» **WHAT THE TASK ASKS**
List every health insurance company that the article on Montana health insurance prices names.

BlueCross BlueShield of Montana

It's about one month until open enrollment starts for health insurance plans sold on Healthcare.gov. Yesterday Montana's biggest health insurance company said it won't attempt to adjust its premiums downward for next year.

Montana's health insurance companies submitted their proposed prices for next year to the state Office of Securities and Insurance in June. At the time, Blue Cross and Blue Shield of Montana said that they could charge substantially less if there were no substantial changes in how the Affordable Care Act, or ACA, is administered.

On Tuesday Republican Senate leaders in Washington said they're withdrawing their latest attempt to repeal and replace that law, also known as Obamacare. But John Doran, a spokesman for Blue Cross Blue Shield in Helena said Wednesday that doesn't mean the health care law will be enforced as the Obama administration intended.

"There's been a lot of discussion in Congress of course about the different types of plans, the repeal and replace, none of those have come to fruition," Doran said, "but there still hasn't been that certainty on the provisions that exist today in the ACA, and that's what we need for 2018."

Specifically, Doran says, there's uncertainty that the Trump administration will enforce the individual mandate that requires most Americans to have health insurance or pay a penalty. Nor has the administration said it will continue funding so-called “cost-sharing reductions” that help lower income people with insurance co-pays and deductibles. If either or both of those provisions go away, Doran says, insurance companies could see big hits to their bottom lines, making it harder for them to pay claims.

"There's still no guarantee that the rules of the road won't change for 2018," Doran said, "and again, the components of the ACA might still be in place, but whether or not those are enforced is really the uncertainty that we've put into play in our 2018 rates."

In July Blue Cross and Blue Shield's CEO said that if all the components of the ACA remain in place, they would only have to raise their prices by a little over two percent. But with continuing uncertainty, the company will be raising prices by more than 17 percent. The two other insurance companies that sell policies in Montana on Healthcare.gov, PacificSource and Montana Health Co-op, have said they'll raise prices next year by seven and four percent respectively.

Eric Whitney is NPR's Mountain West/Great Plains Bureau Chief, and was the former news director for Montana Public Radio.

Named joint coordinates:
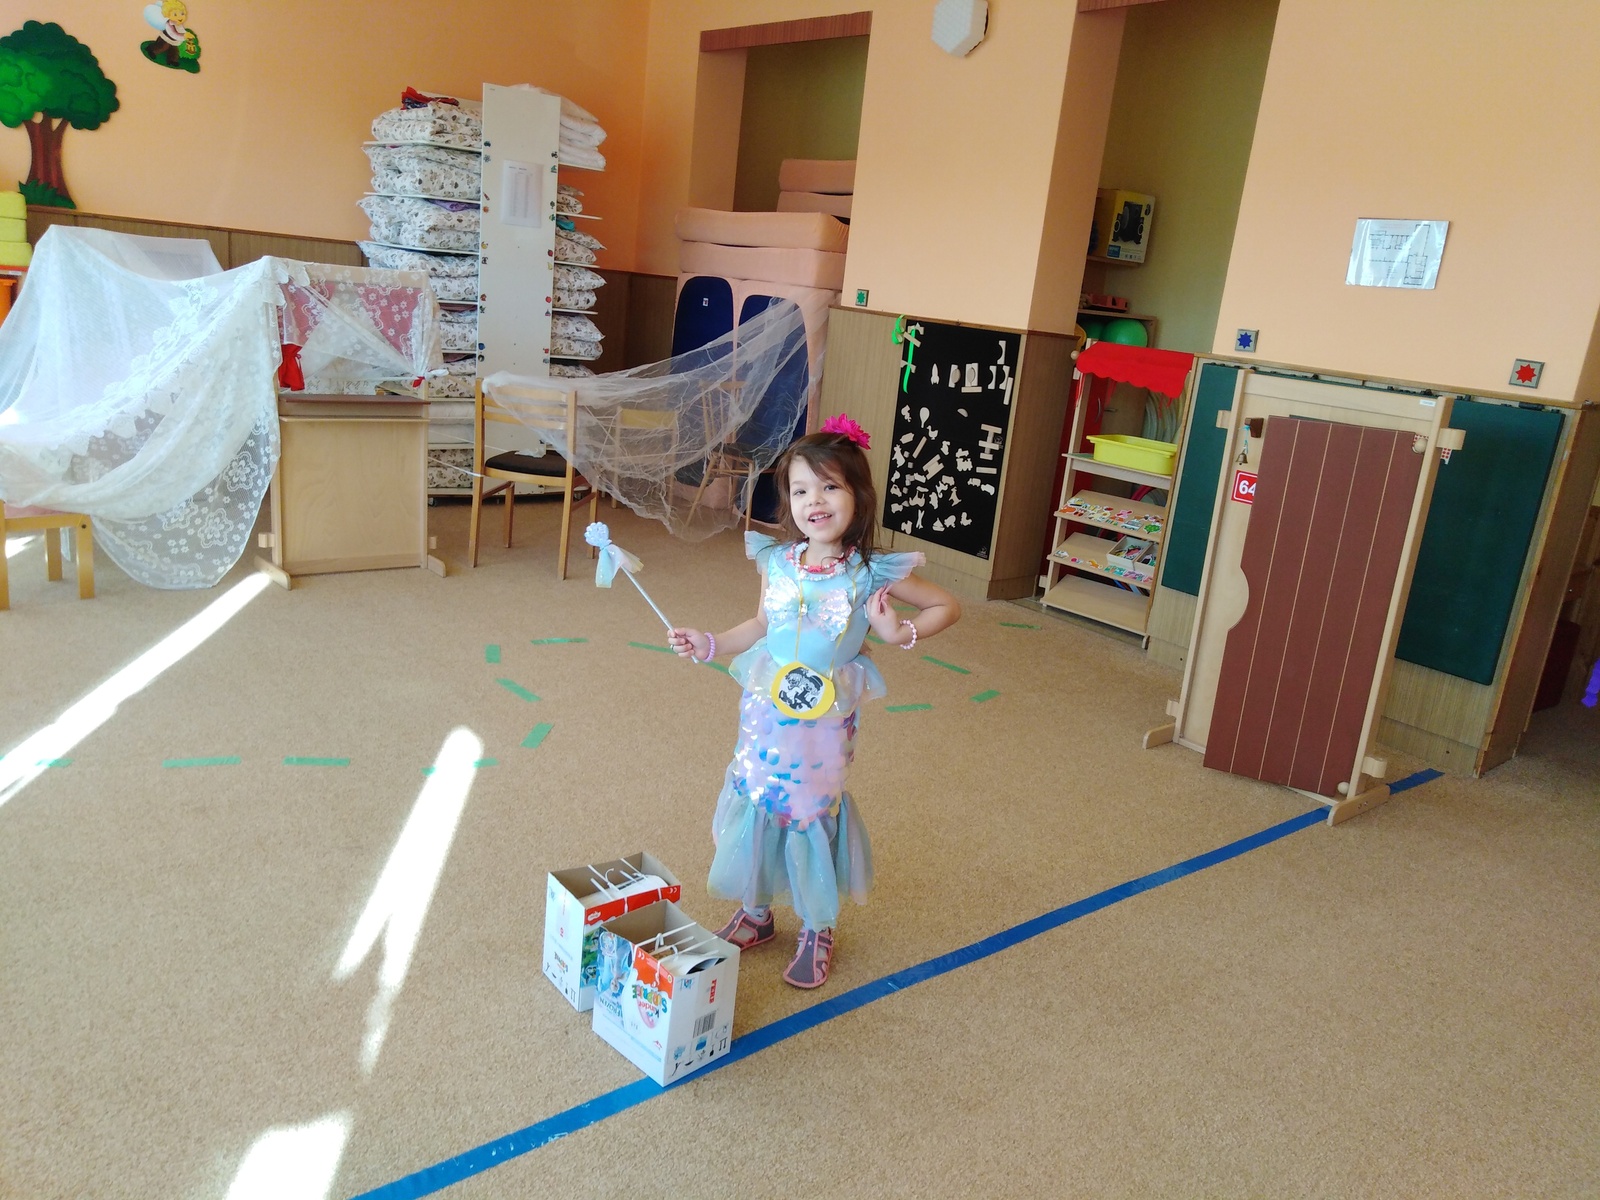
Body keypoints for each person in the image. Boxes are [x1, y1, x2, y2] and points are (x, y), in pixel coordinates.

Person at [669, 414, 961, 988]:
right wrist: (711, 642)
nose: (814, 501)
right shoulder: (777, 560)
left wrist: (897, 630)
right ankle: (757, 912)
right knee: (757, 796)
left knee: (809, 810)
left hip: (824, 723)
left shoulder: (870, 572)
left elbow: (946, 607)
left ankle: (816, 925)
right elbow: (760, 623)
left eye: (830, 487)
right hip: (766, 710)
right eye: (801, 490)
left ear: (858, 496)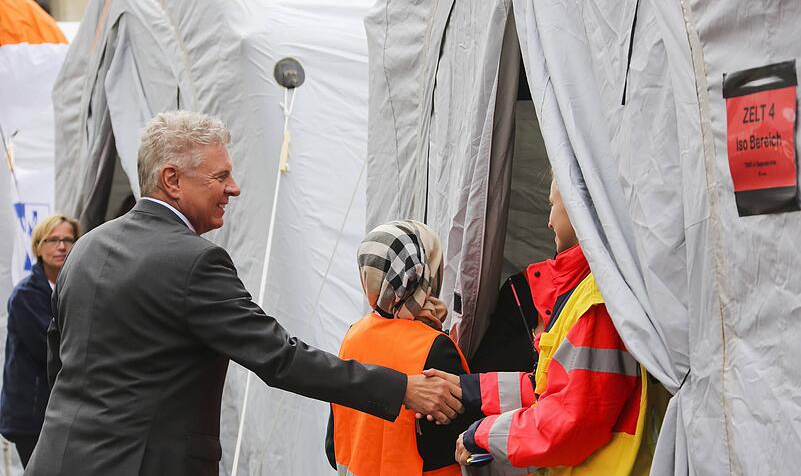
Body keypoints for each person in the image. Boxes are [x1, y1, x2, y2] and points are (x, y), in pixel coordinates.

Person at [26, 111, 462, 476]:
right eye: (221, 176)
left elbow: (58, 362)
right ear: (172, 179)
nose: (233, 188)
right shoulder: (195, 261)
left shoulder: (87, 248)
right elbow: (280, 358)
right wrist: (401, 388)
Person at [447, 177, 651, 475]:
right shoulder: (589, 290)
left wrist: (481, 434)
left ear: (577, 206)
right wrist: (467, 389)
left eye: (552, 205)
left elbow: (570, 424)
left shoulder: (596, 303)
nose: (549, 222)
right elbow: (546, 388)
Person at [327, 220, 481, 476]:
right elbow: (462, 442)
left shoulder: (354, 335)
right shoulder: (436, 347)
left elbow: (334, 445)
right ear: (424, 272)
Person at [0, 214, 80, 467]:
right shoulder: (26, 296)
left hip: (62, 412)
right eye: (53, 239)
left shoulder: (78, 287)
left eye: (68, 239)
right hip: (33, 416)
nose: (62, 246)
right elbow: (52, 350)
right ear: (37, 246)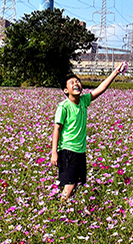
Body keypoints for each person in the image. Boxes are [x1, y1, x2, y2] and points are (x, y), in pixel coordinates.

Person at [50, 62, 126, 200]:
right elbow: (57, 129)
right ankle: (61, 207)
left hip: (80, 150)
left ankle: (65, 205)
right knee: (70, 184)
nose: (76, 84)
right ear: (66, 90)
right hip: (67, 150)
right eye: (72, 83)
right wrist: (54, 152)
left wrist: (115, 72)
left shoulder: (84, 100)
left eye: (77, 81)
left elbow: (101, 88)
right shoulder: (64, 107)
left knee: (76, 184)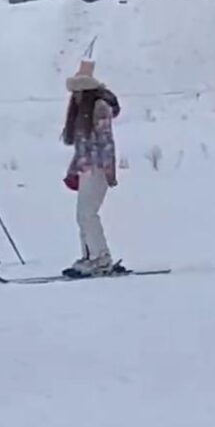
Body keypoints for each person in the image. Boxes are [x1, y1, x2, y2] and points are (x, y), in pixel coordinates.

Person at [61, 73, 120, 277]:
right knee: (82, 215)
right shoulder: (83, 113)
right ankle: (90, 255)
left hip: (98, 168)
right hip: (87, 168)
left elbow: (106, 142)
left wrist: (109, 171)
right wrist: (74, 170)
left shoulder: (99, 109)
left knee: (88, 214)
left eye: (78, 93)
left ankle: (100, 258)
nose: (75, 97)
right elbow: (82, 147)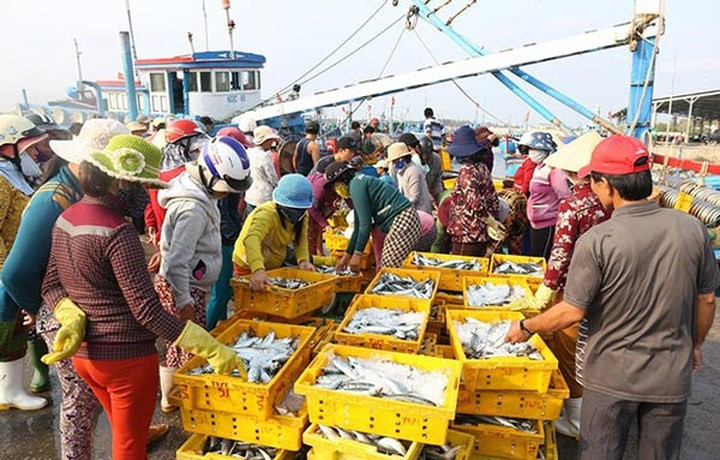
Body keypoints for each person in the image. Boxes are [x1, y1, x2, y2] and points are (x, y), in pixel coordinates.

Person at [505, 135, 719, 459]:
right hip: (670, 375)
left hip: (610, 378)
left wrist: (527, 324)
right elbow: (706, 301)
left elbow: (572, 311)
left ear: (608, 185)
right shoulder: (692, 230)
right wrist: (696, 345)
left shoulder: (597, 240)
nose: (591, 187)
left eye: (593, 180)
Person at [41, 134, 244, 460]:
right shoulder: (118, 233)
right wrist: (209, 346)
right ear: (119, 181)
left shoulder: (66, 218)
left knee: (124, 431)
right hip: (126, 360)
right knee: (128, 447)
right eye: (139, 185)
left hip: (85, 358)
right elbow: (147, 310)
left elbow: (50, 284)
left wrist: (69, 314)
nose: (143, 195)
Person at [2, 119, 169, 456]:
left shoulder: (82, 194)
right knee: (78, 402)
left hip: (80, 301)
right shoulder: (55, 199)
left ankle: (131, 429)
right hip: (65, 310)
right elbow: (15, 271)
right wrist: (45, 311)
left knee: (104, 394)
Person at [508, 131, 609, 438]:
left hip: (576, 287)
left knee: (569, 350)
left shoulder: (575, 202)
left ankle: (577, 420)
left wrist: (546, 289)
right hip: (612, 286)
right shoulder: (614, 199)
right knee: (597, 349)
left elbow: (561, 251)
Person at [155, 136, 252, 412]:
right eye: (225, 188)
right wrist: (183, 301)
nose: (226, 194)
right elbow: (176, 263)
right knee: (182, 346)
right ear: (209, 174)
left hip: (190, 283)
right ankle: (175, 398)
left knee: (179, 345)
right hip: (185, 287)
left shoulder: (201, 192)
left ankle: (173, 397)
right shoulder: (193, 208)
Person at [0, 114, 50, 411]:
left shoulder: (13, 176)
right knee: (7, 330)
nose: (35, 154)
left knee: (16, 329)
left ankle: (11, 390)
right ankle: (9, 391)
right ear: (10, 148)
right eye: (31, 149)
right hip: (7, 272)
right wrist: (6, 273)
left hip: (15, 270)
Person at [328, 162, 421, 271]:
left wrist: (358, 254)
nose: (337, 191)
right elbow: (358, 227)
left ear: (341, 180)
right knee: (390, 266)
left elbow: (365, 225)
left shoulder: (356, 185)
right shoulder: (358, 182)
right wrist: (346, 257)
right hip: (407, 219)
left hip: (403, 220)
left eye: (336, 186)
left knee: (387, 268)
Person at [233, 174, 316, 290]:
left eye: (300, 209)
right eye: (292, 209)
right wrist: (258, 270)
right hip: (249, 264)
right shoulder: (267, 214)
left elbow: (300, 239)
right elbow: (252, 239)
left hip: (273, 264)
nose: (297, 213)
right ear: (281, 204)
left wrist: (303, 260)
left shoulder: (303, 216)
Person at [144, 118, 209, 249]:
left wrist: (151, 223)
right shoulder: (190, 176)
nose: (199, 152)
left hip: (165, 238)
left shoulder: (158, 170)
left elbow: (151, 202)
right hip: (187, 243)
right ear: (183, 145)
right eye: (196, 148)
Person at [446, 126, 503, 257]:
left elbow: (475, 203)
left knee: (460, 272)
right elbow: (493, 198)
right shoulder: (482, 167)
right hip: (481, 234)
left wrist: (490, 221)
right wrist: (492, 220)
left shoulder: (467, 171)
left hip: (466, 234)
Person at [525, 132, 570, 258]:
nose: (531, 152)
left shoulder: (554, 171)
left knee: (542, 258)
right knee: (535, 256)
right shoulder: (538, 168)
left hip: (548, 223)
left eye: (535, 149)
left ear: (546, 150)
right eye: (530, 149)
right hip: (535, 222)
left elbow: (565, 196)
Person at [307, 162, 352, 256]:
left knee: (319, 230)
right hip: (309, 207)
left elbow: (347, 198)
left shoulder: (341, 186)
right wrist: (325, 224)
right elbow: (312, 209)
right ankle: (311, 258)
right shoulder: (319, 189)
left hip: (323, 205)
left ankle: (320, 252)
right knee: (311, 233)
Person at [387, 142, 433, 214]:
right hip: (410, 209)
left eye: (395, 161)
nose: (394, 164)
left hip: (420, 211)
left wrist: (399, 207)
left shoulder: (413, 171)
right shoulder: (400, 172)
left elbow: (414, 197)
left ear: (402, 159)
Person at [245, 125, 280, 215]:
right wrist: (278, 188)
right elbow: (272, 177)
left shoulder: (248, 152)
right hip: (264, 197)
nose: (272, 142)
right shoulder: (265, 156)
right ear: (265, 141)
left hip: (250, 194)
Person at [418, 136, 443, 203]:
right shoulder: (416, 161)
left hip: (432, 192)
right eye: (423, 153)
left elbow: (438, 178)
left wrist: (438, 193)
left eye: (427, 153)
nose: (425, 157)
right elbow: (420, 184)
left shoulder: (437, 159)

» **REPLY**
- Blue Cross and Blue Shield of Montana
- PacificSource
- Montana Health Co-op